Angles In the NICU
Do you believe in Angels?
“How can you believe in God in a place like this?” Asked Dr. Juan. He was referring to the number of deaths particularly prevalent in the NICU that month.
I immediately replied, “How can you not?” referring to the hope and miracles and love that never died. It was 07:30, time for morning rounds to begin. Dr. Juan flashed me a smile - what a philosophical way to start the day.
The US preterm birth rate peaked in 2006 with 12.8% of babies born before 37 weeks. To meet the demand, many NICU’s in the 90’s and 2010’s were large, open spaces able to accommodate up to eighty (sometimes more) babies, and all the equipment and machinery that went with those babies. They were noisy, hectic, places. At best, they were controlled chaos. With staff rushing to emergent deliveries, or to resuscitate a critically ill infant, the NICU was an overwhelming environment to most people. There were cardiac and respiratory monitors, ventilators, IV pumps, blood transfusion pumps, tubes winding in and out and around an infant, and large banks of screens filled with numbers reflecting the physiologic status of each baby. IV lines, which were so thin they were nicknamed spaghetti lines because they resembled angel hair spaghetti, hung from IV bags and threaded into tiny preemie veins. The noise of alarms emanating from monitors was obtrusive. Some of the beeps signaled a healthy heart rate, other alarms screaming out that a baby’s heart rate was dangerously low and needed immediate attention. Only the experienced staff could accurately discern which alarm was a true emergency, and which was merely a benign warning. On rounds, the decibel level grew exponentially as nurses, doctors, pharmacists, respiratory therapists, nutritionists, and social workers all crowded around each baby’s incubator and discussed a plan of care. Add to that the secretaries on the phone, raising their voices to be heard over the din of the unit. If you were to stand anywhere in the NICU amidst all the cacophony, you would feel a full-on assault of your senses. And in the midst of this maelstrom, lay little babies trying to survive.
Life and death hang together in the air of the NICU with a razor-thin line between the two.

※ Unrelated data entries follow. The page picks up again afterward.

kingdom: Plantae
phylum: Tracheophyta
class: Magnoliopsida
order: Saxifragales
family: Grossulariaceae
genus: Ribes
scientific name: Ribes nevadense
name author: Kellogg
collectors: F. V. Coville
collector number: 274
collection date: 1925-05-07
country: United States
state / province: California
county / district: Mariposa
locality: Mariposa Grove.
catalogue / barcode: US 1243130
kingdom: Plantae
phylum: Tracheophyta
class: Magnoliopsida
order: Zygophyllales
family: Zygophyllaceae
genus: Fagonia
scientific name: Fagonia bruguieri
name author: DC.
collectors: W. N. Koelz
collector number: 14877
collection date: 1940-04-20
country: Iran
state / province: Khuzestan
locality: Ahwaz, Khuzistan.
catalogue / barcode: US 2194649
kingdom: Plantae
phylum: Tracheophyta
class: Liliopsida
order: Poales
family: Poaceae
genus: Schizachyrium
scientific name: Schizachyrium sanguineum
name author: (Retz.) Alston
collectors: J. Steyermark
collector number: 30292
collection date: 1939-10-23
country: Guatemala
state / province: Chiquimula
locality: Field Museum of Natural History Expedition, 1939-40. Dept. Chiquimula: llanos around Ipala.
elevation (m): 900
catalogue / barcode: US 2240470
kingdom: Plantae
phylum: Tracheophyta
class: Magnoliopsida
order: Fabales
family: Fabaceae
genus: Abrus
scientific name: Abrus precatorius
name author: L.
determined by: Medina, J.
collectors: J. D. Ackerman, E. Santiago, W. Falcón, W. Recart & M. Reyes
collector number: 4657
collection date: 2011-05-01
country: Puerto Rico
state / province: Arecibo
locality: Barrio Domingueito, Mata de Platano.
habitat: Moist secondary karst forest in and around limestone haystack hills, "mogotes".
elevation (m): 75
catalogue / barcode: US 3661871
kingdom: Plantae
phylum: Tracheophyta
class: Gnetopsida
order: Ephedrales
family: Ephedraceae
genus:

As long as life is still in the race, there is hope. Hope is something every parent clings to and is impossible to steal away. Babies, so woefully close to death, are blessed with parents who hold out hope until their last breath.
But on the flip side, miracles happen. Miracles are born every day, born to fight and survive the unlikely odds of extreme prematurity. Countless times I’ve seen babies on the brink of death, turn around and make a heroic comeback. It’s enough to sound the music to Chariots of Fire.
Despite all the scientific knowledge, discoveries, technological advances, and ongoing research, still some babies live, and some babies die.
Thirty-five years ago, a groundbreaking drug became available that would forever change the lives of preterm babies. In 1990, Beractant, (trade name Survanta) came on the market. This miracle drug for preemies was as much a game changer as the polio vaccine was in 1955. Survanta provided premature lungs with all the phospholipids, triglycerides, fatty acids, and proteins that a preemie set of lungs was missing.
Before this, premature babies frequently died from Hyaline Membrane Disease, a disease of immature lungs. John and Jacqueline Kennedy had a child who died in infancy from Hyaline Membrane Disease. In 1991, our NICU was testing Survanta against a placebo in a double-blind randomized controlled trial which was the gold standard in scientific research.
Kyle, a baby born at 27 weeks, was entered into the study with the parents' consent. He was blindly randomized into one of the two study groups – there was a 50% chance that Kyle would receive the experimental drug and a 50% chance he would receive the placebo, and nobody would know which one he received.
Once a preemie survives the first week of life and then the first month, the focus of care becomes preventing morbidities such as blindness, deafness, cerebral palsy, and developmental delay. It takes a full team to guide an infant through the years of surviving prematurity – a team of parents, nurses, doctors, caretakers – and angels.
Kyle survived. Did his angels have a hand in helping him to receive the real drug and not the placebo? Not only did he survive, but he grew up to live a full life. He works as a computer programmer and is married with a child. He’s skinny and wears glasses, the only two indicators that he was a former preemie. How can you not believe in God?